All Booked Up : A Filofax Phobic Asks: Is the Unscheduled Life Worth Living?


I’M THINKING ABOUT converting. I realize that it’s a really big step, but I’ve talked to people who have made it. And they assure me that my life will improve dramatically. I’ll be a better person--more confident, more creative and more effective. All I have to do is surrender my life to a higher power, to the Good Book--the Personal Organizer.

I know it’s a little late. For years, millions of Americans have worshiped patented, refillable loose-leaf notebooks. But these three-ring oracles make me nervous. They tell you where to go and what to do--minute by minute--for the next week, month, year or decade, depending on the model. And there are as many models as . . . well . . . denominations, all promising to fulfill your every need.

“It’s my bible,” exclaims Kay, a stockbroker who swears by her brown leather Running Mate. “It’s with me all the time. I can’t move without it.” Frankly, I’m amazed that she can move with it. The yuppie equivalent to Linus’ blanket must weigh a ton.


“I write my theater schedule in it and my notes on paying bills,” Kay says, “and when the kids go to their father and their Scout activities and their doctor’s appointments. And my appointments. And lists of things to do each day.” Just listening to her makes me feel slothful. “If I ever lost it, I would die,” she says. “I wouldn’t know how I could reschedule my life.”

Many people think that the unscheduled life is not worth living. These never-a-dull-moment types find it comforting to open their Day-Timers, Filofaxes, Write Tracks and other gospels to the “Today” page and see that every 15-minute slot is filled with Places to Go, People to Contact and Things to Do or Buy. (Stuck with a void, they can always write down “check the book” or “update the book.”)

Once, organizers were the exclusive property of bill-by-the-minute professionals. But now CNN reports that they’re a $200- to $300-million-a-year industry. Even elementary school students can make sure that they don’t miss the big Duck, Duck, Goose game or the power ice cream and cookie networking session with a Dinky Diary Organizer from Day Runner. (Oh dear.)

Secretly, I would love to be a hyper-efficient automaton who never forgets birthdays or holidays, who can find a receipt without turning the house upside down. But I have a weakness for spontaneity. I want to be able to call my friends without making a note in my Communication Log.

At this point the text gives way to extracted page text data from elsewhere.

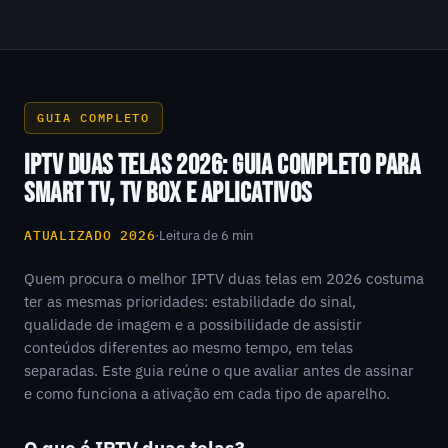
GUIA COMPLETO
IPTV DUAS TELAS 2026: GUIA COMPLETO PARA
SMART TV, TV BOX E APLICATIVOS
ATUALIZADO 2026
·
Leitura de 6 min
Quem procura o melhor IPTV duas telas em 2026 costuma
ter as mesmas prioridades: estabilidade do sinal,
qualidade de imagem e a possibilidade de assistir
conteúdos diferentes ao mesmo tempo, em telas
separadas. Este guia reúne o que avaliar antes de assinar
e como funciona a ativação em cada tipo de aparelho.
O que é IPTV duas telas?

“You do have free will,” says my friend Marjorie, a Pocket Day-Timer disciple. “You don’t have to do everything the book says.” She tells me that with her system you carry only one month at a time, “so you can’t lose your identity.”

I want to believe her. But many people are slaves to their systems. “It makes me more efficient,” says Lenny Fagelman, owner of the Filofax department at Fred Segal Melrose. Fagelman, who says, “I don’t use my organizer to drive to work,” strives for order the way gurus strive for inner peace. He stocks more than 400 Filofax components, including inserts for keeping snooker records. “It’s all function,” he insists.

I’m ashamed to admit that for years I’ve been functioning with just a disarranged Rolodex and a calendar that is usually chosen because it has pretty pictures, not vital information. I make notes in a cheap little notebook that doesn’t even have a movable plastic “Today” marker. Or worse, I resort to the Scrap System and jot important details on a used envelope or--if I want to feel in control--a Post-it Note.

I sometimes suspect that the real appeal of the Good Book is that it gives baby boomers a chance to reconnect with the wonder years, when our biggest decision was whether to carry a loose-leaf notebook emblazoned with Fred Flintstone or Mr. Spock. But nowadays, though most binders still come with the clear-plastic pencil case, our choices are far more complicated.

In fact, I could have been organized months ago, but I can’t make up my mind. Should the book be as big as a briefcase or as small as a pocket calculator? (I can also set up shop on a hard or floppy disk, though it would be a pain to turn on the computer whenever I need a phone number.) And my choices go on and on.

Do I want a calendar that has a page per day, two pages per day, a page per week, per month, per millennium? Who cares? And then there’s the really big question--what should my organizer be made of? Catalina vinyl? (It’s hard to make a commitment to a material I can’t identify.) Cowhide? Lamb? Shark? Definitely not alligator, which sells for $1,900.

“My Filofax is reindeer,” Fagelman says. Oh no, not Rudolph. “It’s a limited edition,” he says. “They recovered the hides from a 200-year-old German shipwreck.”

I’m no longer thinking about converting.